===== AANGEHAALDE TEKST =====

Laten we wel zijn; dit is niet de reden waarom we de wedstrijd hebben verloren. Het is de reden waarom we de wedstrijd niet hebben gewonnen. Dat is iets heel anders! De scheidsrechter floot verder een prima wedstrijd; hij was niet partijdig en dat is het belangrijkste dat ie moet zijn. Hij zag plenty wel en poogde om zo lang mogelijk voordeel te geven en zo in ieder geval de fundamenten te leggen voor een leuke wedstrijd.
De botttom-line is dat scheidsrechters ongeveer zo goed zijn als de spelers en laten we wel zijn we spelen nou niet precies op het laagste nivo dat er in de wereld te krijgen is kwa rugby. Maar bij het derde van AAC Rugby claimden we altijd, met goed recht, dat we speelden in de laagste klasse westelijk van de Himalaya (hoewel de tweede klasse Kathmandu een geduchte konkurent is), en wij spelen precies één nivootje hoger. Het is dan ook enigszins irreëel om te verwachten dat de scheidsrechters dan wel van het nivo Zeslandentoernooi zouden zijn.

===== OPGESLAGEN GEGEVENS =====

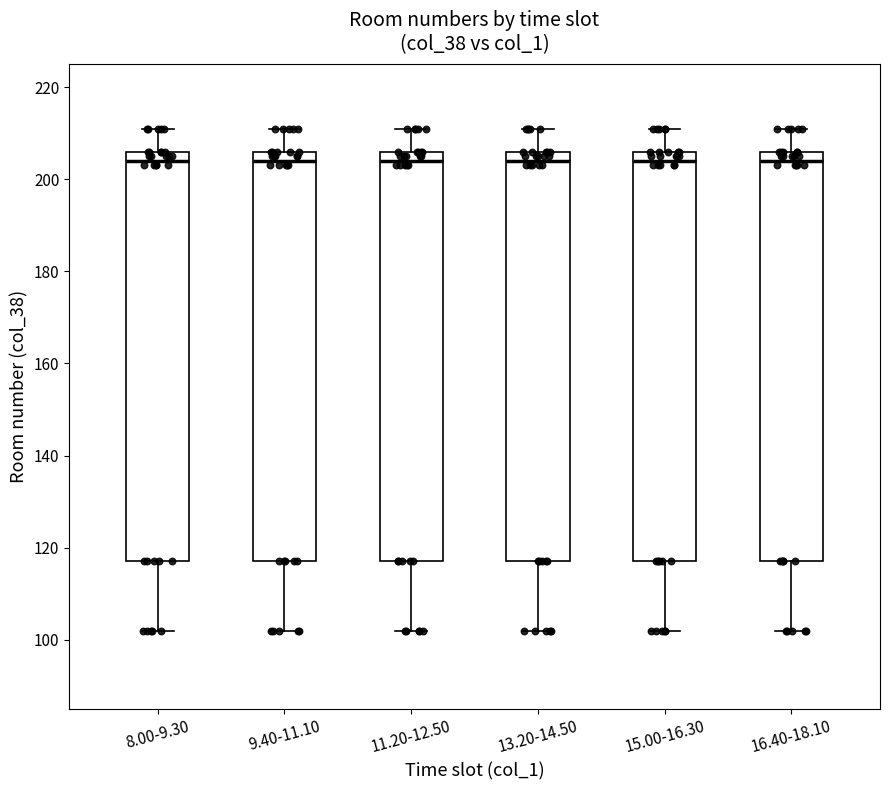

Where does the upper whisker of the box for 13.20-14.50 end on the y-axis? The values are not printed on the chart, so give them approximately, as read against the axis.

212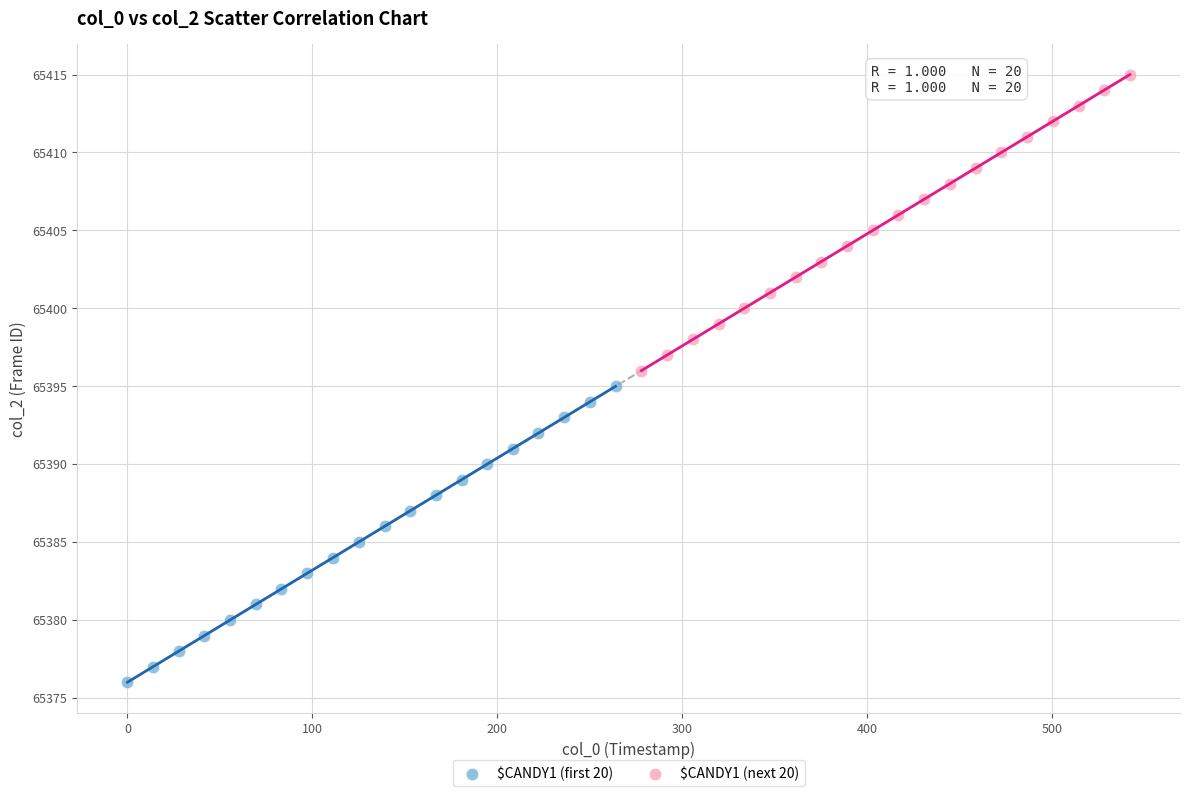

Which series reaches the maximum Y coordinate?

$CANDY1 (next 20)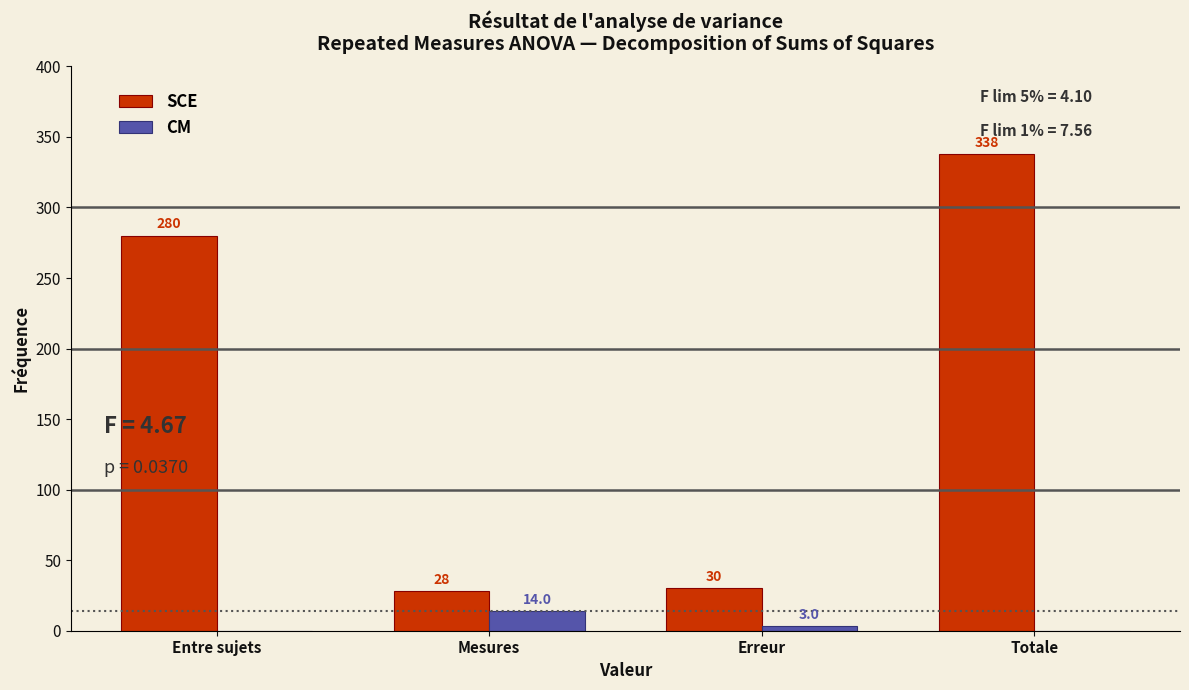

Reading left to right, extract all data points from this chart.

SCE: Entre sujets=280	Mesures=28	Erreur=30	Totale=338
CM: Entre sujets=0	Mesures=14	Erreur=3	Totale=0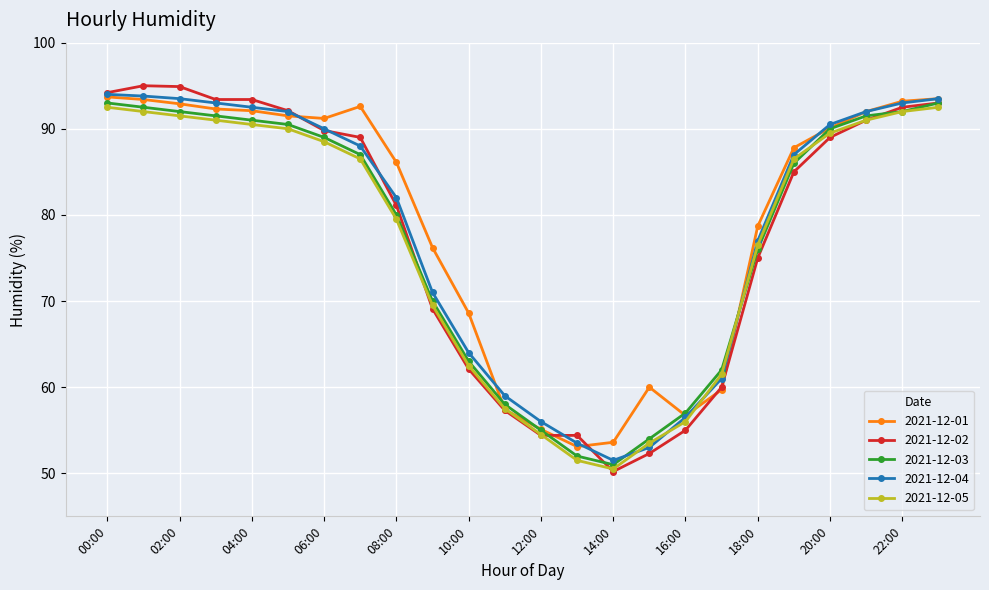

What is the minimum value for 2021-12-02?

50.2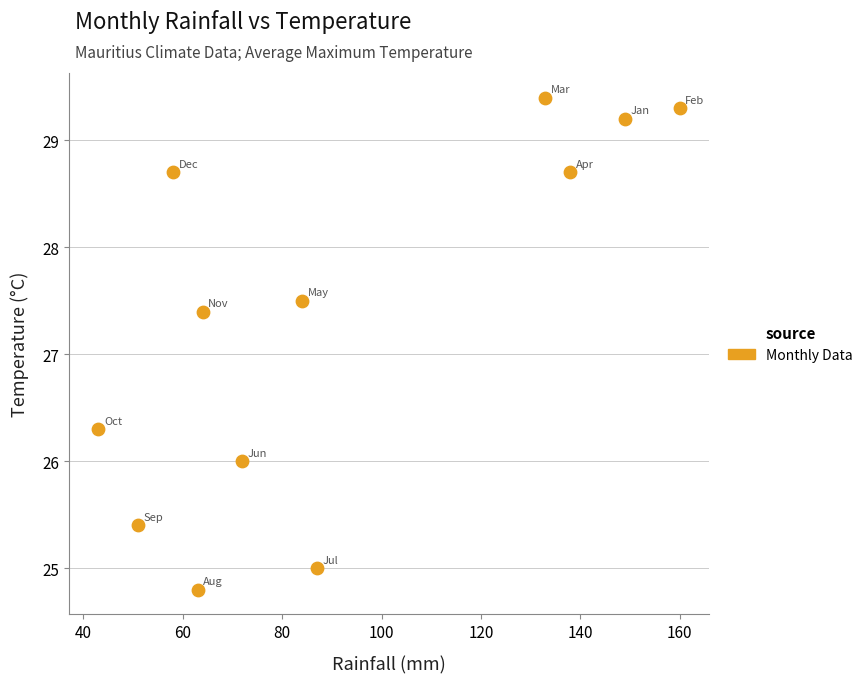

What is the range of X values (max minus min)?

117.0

=====
===== OPGESLAGEN GEGEVENS =====

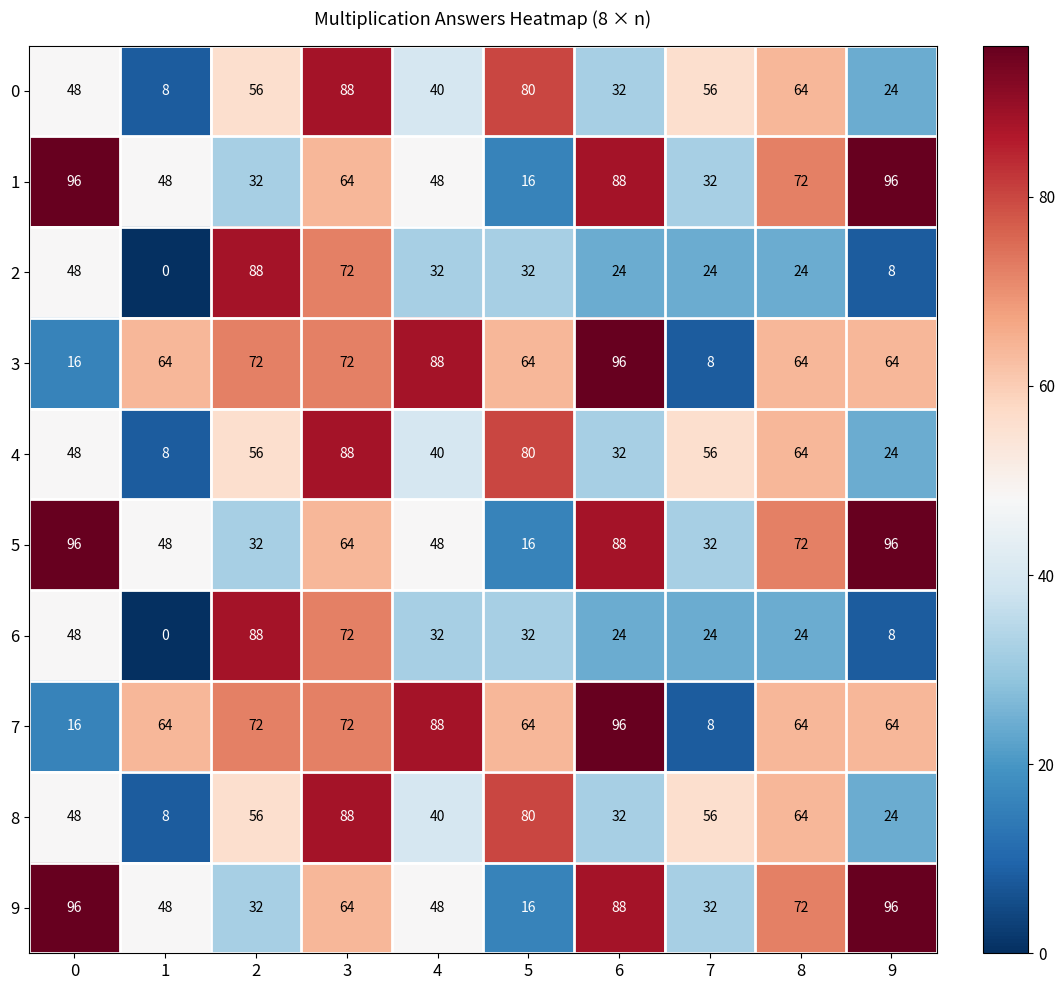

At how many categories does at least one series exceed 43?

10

=====

OPDRACHT
Wat is volgens de tekst over de scheidsrechter het belangrijkste dat een scheidsrechter moet zijn? De regels spelen hierbij geen rol.

EINDANTWOORD
Niet partijdig.